Advances in mathematical optimization for machine learning and data analysis – Part I

WC-02: Advances in mathematical optimization for machine learning and data analysis – Part I
Stream: Advances in mathematical optimization for machine learning
Room: Turing
Chair(s): Le Thi Khanh Hien

An adaptive subsampled Hessian-free optimization method for statistical learning.
Jeremy RIEUSSEC, Fabian Bastin, Jean Laprés-Chartrand, Loïc Shi-Garrier
We consider nonconvex statistical learning problems and propose a variable sample-path method, where the sample size is dynamically updated to ensure a decrease in the true objective function with high probability. We integrate this strategy in a subsampled Hessian-free trust-region method with truncated conjugate gradient, relying on outer product approximations. The approach is compared to various adaptive sample approximation algorithms and stochastic approximation methods popular in machine learning. The efficiency of the approach is illustrated on various large size datasets.

An Inertial Newton Algorithm for Deep Learning
Camille Castera, Jerome Bolte, Cédric Févotte, Edouard Pauwels
We introduce a new second-order inertial optimization method for machine learning. It exploits the geometry of the loss function while only requiring stochastic approximations of the function values and the generalized gradients. The algorithm combines both gradient-descent and Newton-like behaviors as well as inertia. We prove the convergence of the algorithm for most deep learning problems using tame optimization and dynamical systems theory. Additionally we discuss and address the existence of spurious stationary points when using mini-batch methods for non-smooth problems.

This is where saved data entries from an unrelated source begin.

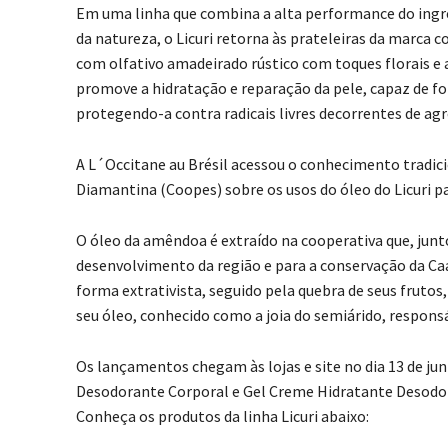
Em uma linha que combina a alta performance do ingre
da natureza, o Licuri retorna às prateleiras da marca
com olfativo amadeirado rústico com toques florais e 
promove a hidratação e reparação da pele, capaz de fo
protegendo-a contra radicais livres decorrentes de ag
A L´Occitane au Brésil acessou o conhecimento tradic
Diamantina (Coopes) sobre os usos do óleo do Licuri pa
O óleo da amêndoa é extraído na cooperativa que, junto
desenvolvimento da região e para a conservação da Caat
forma extrativista, seguido pela quebra de seus fruto
seu óleo, conhecido como a joia do semiárido, responsá
Os lançamentos chegam às lojas e site no dia 13 de j
Desodorante Corporal e Gel Creme Hidratante Desodo
Conheça os produtos da linha Licuri abaixo:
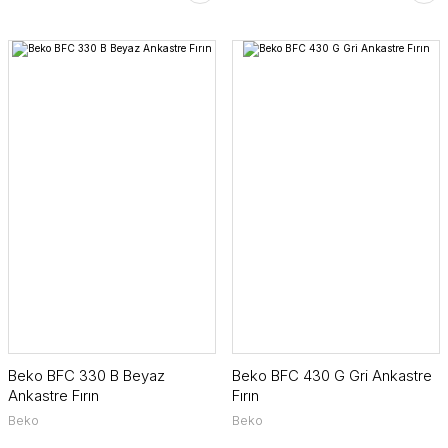
Beko BFC 330 B Beyaz
Beko BFC 430 G Gri Ankastre
Ankastre Fırın
Fırın
Beko
Beko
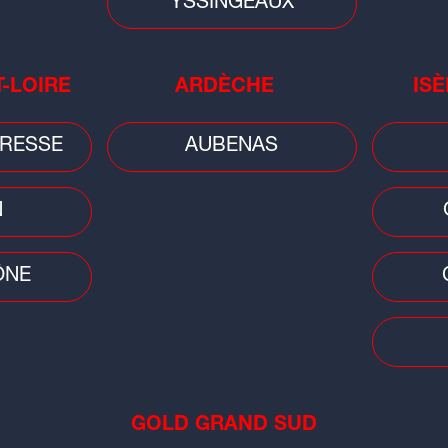
YSSINGEAUX
DISTURBE
T-LOIRE
ARDÈCHE
ISÈ
RESSE
AUBENAS
N
ÔNE
GOLD GRAND SUD
:00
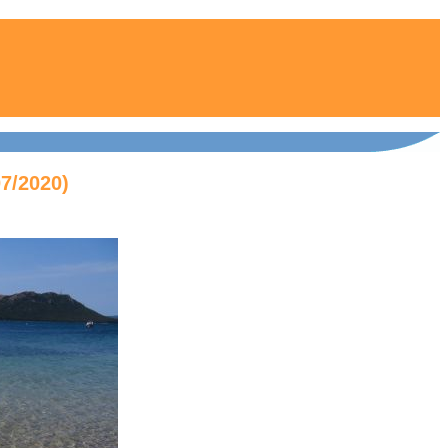
07/2020)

An Inertial Block Majorization Minimization Framework for Nonsmooth Nonconvex Optimization
Le Thi Khanh Hien, Duy Nhat Phan, Nicolas Gillis
We introduce TITAN, an inertial block majorization minimization framework for nonsmooth nonconvex optimizatioN problems. TITAN is a block coordinate method that embeds inertial force to each majorization-minimization step of the block updates. The inertial force is obtained via an extrapolation operator that subsumes heavy-ball and Nesterov-type accelerations for block proximal gradient methods as special cases. We study sub-sequential convergence as well as global convergence for the generated sequence of TITAN. We illustrate the effectiveness of TITAN on the matrix completion problem.